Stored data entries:

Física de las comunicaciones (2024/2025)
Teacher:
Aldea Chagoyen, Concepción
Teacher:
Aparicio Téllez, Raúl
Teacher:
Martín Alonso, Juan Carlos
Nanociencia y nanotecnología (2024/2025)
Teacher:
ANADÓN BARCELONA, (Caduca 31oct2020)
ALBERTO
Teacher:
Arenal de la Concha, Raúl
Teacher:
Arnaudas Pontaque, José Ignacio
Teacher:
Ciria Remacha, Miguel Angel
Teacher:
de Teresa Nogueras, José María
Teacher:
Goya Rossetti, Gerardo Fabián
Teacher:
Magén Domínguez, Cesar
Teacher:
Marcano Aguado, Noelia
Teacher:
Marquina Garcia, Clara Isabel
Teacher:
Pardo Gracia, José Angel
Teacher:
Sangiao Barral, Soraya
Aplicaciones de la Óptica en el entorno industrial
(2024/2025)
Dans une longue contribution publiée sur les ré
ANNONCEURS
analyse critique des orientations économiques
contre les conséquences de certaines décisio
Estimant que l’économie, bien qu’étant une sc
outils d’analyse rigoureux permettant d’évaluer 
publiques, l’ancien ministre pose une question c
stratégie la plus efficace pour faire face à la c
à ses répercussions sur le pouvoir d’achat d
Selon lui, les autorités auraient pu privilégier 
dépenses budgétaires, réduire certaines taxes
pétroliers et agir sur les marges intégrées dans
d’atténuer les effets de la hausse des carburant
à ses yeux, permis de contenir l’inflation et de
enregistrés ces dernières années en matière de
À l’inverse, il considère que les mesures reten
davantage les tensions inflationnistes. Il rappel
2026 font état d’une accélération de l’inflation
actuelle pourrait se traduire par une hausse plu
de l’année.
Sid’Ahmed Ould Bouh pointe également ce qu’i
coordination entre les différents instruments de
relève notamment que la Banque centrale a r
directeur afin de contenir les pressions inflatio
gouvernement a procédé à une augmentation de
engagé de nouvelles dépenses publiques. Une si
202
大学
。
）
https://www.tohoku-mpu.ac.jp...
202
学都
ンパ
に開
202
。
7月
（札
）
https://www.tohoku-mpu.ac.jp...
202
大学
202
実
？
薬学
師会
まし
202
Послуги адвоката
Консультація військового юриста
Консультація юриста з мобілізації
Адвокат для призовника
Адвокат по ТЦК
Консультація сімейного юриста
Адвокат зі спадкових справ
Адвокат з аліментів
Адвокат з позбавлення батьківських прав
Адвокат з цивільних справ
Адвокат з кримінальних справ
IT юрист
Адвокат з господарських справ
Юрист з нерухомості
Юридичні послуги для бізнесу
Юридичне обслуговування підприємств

Work item -> Check each line of the entries above for the string "contenir", and return those that contain it.

Solved exercise ->
à ses yeux, permis de contenir l’inflation et de
directeur afin de contenir les pressions inflatio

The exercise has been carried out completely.